■ ABOUT THIS EXERCISE ■
Where an image appears in the data, omit it and reproduce the rest exactly.

■ RECORDED INFORMATION ■

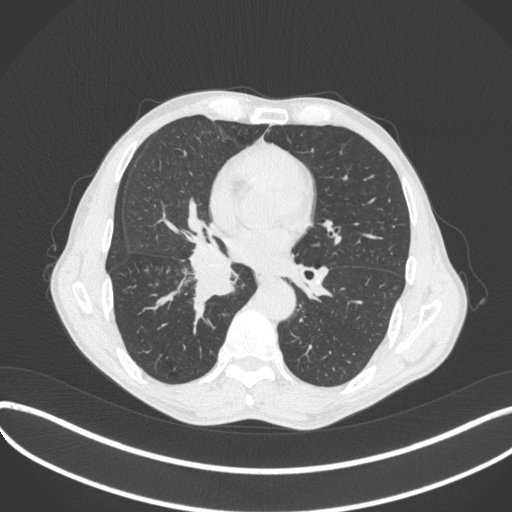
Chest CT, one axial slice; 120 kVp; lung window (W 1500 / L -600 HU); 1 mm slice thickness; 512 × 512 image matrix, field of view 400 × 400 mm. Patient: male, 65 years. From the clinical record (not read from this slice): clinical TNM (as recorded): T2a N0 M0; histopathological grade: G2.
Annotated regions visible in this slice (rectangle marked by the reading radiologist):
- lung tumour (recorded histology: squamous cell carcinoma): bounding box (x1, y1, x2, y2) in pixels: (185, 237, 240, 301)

■ SOLUTION FOR THIS PROBLEM ■
Chest CT, one axial slice; 120 kVp; lung window (W 1500 / L -600 HU); 1 mm slice thickness; 512 × 512 image matrix, field of view 400 × 400 mm. Patient: male, 65 years. From the clinical record (not read from this slice): clinical TNM (as recorded): T2a N0 M0; histopathological grade: G2.
Annotated regions visible in this slice (rectangle marked by the reading radiologist):
- lung tumour (recorded histology: squamous cell carcinoma): bounding box (x1, y1, x2, y2) in pixels: (185, 237, 240, 301)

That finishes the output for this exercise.